South African: Spectrum trading and sharing: A new spectrum management regime

On 28 May 2024, the Minister of Communications and Digital Technology published the Next Generation Radio Frequency Spectrum Policy for Economic Development. The publication of the Spectrum Policy follows the Minister’s invitation to interested parties to provide written comments on a previous draft of the Spectrum Policy, published in September 2022, which in turn sought to address the policy gaps and limitations that had been identified in the 2016 Integrated ICT White Paper policy.

Purpose of the Spectrum Policy


The Spectrum Policy serves to:

  1. clarify the respective roles and responsibilities of the Minister and the Independent Communications Authority of South Africa (ICASA) in the context of spectrum management;
  2. address gaps in the existing spectrum management regime;
  3. address the current exclusive spectrum regime;
  4. extend broadband access to include rural, remote, and underserved areas; and
  5. address the failure to lower the cost of communications.


Spectrum trading and sharing provisions in the Spectrum Policy


In an effort to address perceived gaps in the current spectrum management regime, the Spectrum Policy now expressly permits the use of spectrum trading, spectrum sharing, dynamic spectrum access use, and spectrum ‘subletting’ and/or sharing between licensees, with the prior approval of ICASA. The Spectrum Policy requires that ICASA must set standard operating rules, terms and conditions applicable to the trading, sharing and sub-letting of spectrum. When developing this new regulatory framework for spectrum trading and sharing, ICASA will be required to consider public policy gains in the use of spectrum as well as the general promotion of economic development.


As a result of the new spectrum management regime, ICASA will be in a position to implement spectrum sharing in a manner that preserves all the rights of the licence holder, and at the same time unlock the potential of unused spectrum for sharing.


Furthering the proposals of the ECA Draft Amendment Bill


The spectrum sharing and trading provisions of the Spectrum Policy are aligned with the Draft Electronic Communications Amendment Bill, 2023 (Draft Amendment Bill), which proposes to amend certain aspects of the Electronic Communications Act 36 of 2005 (ECA). In particular, the Draft Amendment Bill, published on 23 June 2023, seeks to amend sections 30 and 31 of the ECA and insert a new section 31A, which will regulate spectrum sharing. These changes, if enacted into law, will permit the sharing of spectrum among licensees. The sharing of high demand spectrum will be subject to approval by ICASA, and the sharing of non-high demand spectrum will be possible on notification to ICASA. More information on the Draft Amendment Bill is accessible here.

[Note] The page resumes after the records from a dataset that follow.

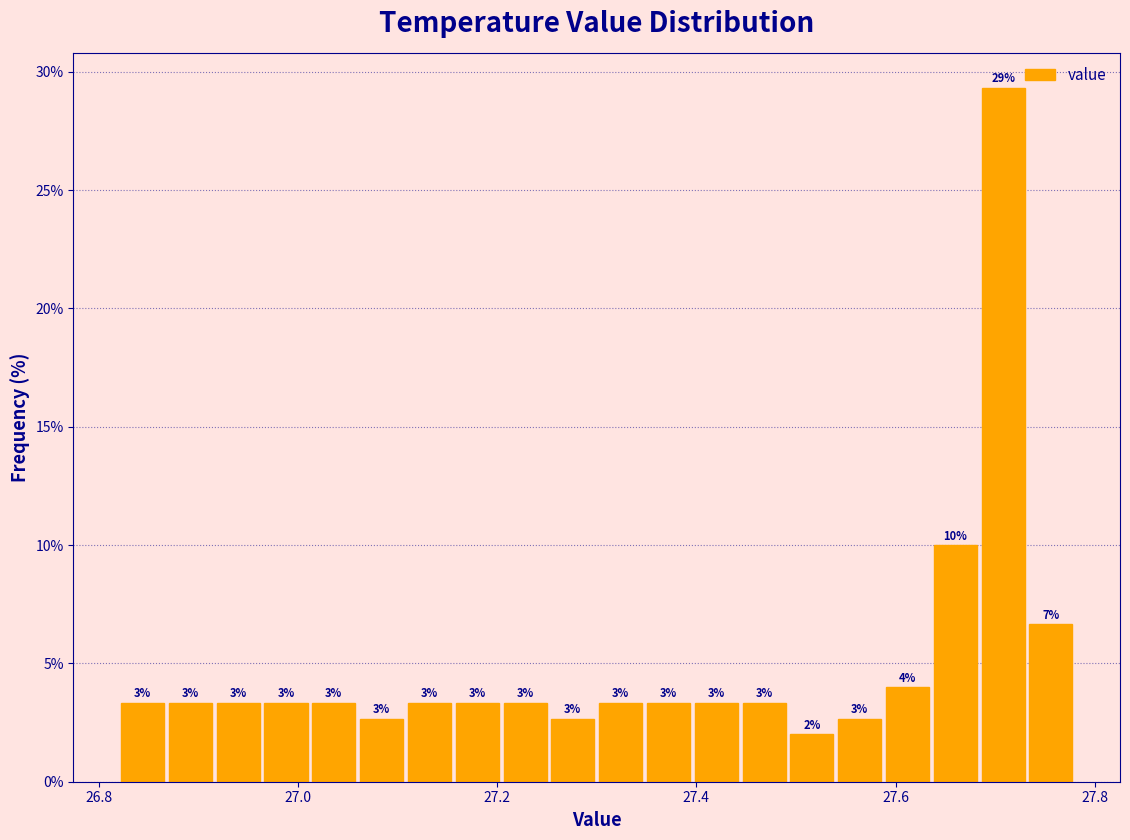

Read against the x-axis, roughly where is the centre of the tallest bar?

27.70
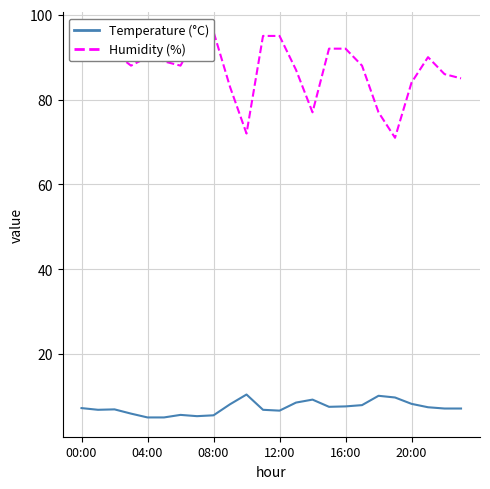

Reading left to right, extract all data points from this chart.

Temperature (°C): 7.3	6.9	7.0	6.0	5.1	5.1	5.7	5.4	5.6	8.2	10.5	6.9	6.7	8.6	9.3	7.6	7.7	8.0	10.2	9.8	8.3	7.5	7.2	7.2
Humidity (%): 95.0	95.0	91.0	88.0	90.0	89.0	88.0	95.0	96.0	83.0	72.0	95.0	95.0	87.0	77.0	92.0	92.0	88.0	77.0	71.0	84.0	90.0	86.0	85.0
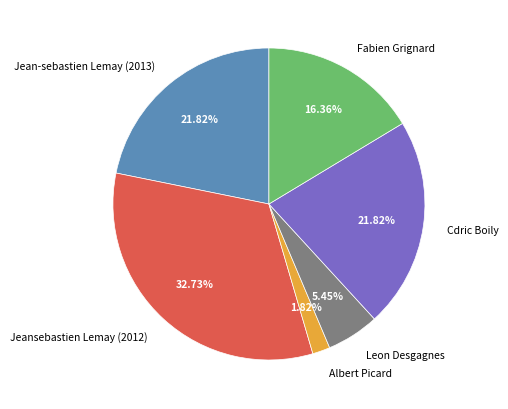

Which slice is the smallest?

Albert Picard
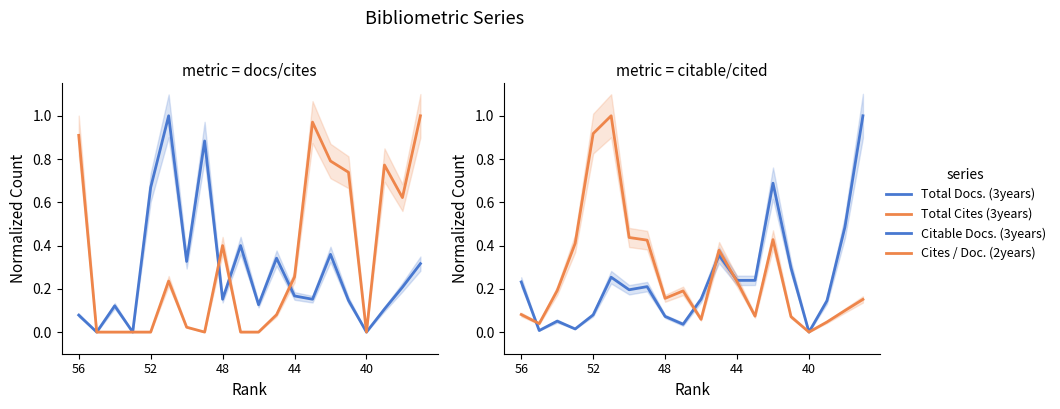

True or false: Citable Docs. (3years) has more than 0 points higher than both neighbors.

True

The current spectrum sharing and trading regime


In respect of radio frequency spectrum, section 31(1) of the ECA provides that:

 ‘… no person may transmit any signal by radio or use radio apparatus to receive any signal by radio except under and in accordance with a radio frequency spectrum licence granted by [ICASA] to such person in terms of [the ECA].’


Spectrum sharing is currently dealt with under the Radio Frequency Spectrum Regulations, 2015, published under the ECA. In terms of these regulations, ICASA must approve all radio frequency spectrum sharing agreements entered into between licensees. However, these regulations are drafted very broadly, and have been deemed to be too vague, by industry players. Much of this criticism is due to the fact that there are no specific criteria that ICASA uses in determining whether or not spectrum sharing between licensees is permissible. As noted above, the Spectrum Policy seeks to remedy this by requiring ICASA to ‘set standard operating rules, terms and conditions applicable for the trading, sharing, and sub-letting of spectrum.’




While the Spectrum Policy liberalises spectrum sharing and trading in South Africa to an extent, and provides high-level parameters in that regard, there is little guidance as to how this will be regulated practically. Nevertheless, the Spectrum Policy may be instructive in future engagement between radio frequency licensees in relation to spectrum sharing, trading and pooling. It is also particularly relevant in light of the recent legal action taken by Vodacom against MTN regarding the spectrum sharing deals entered into between MTN and Liquid Intelligent Technologies, which have been approved by ICASA but criticised by Vodacom for giving MTN an unfair advantage and distorting competition in the market.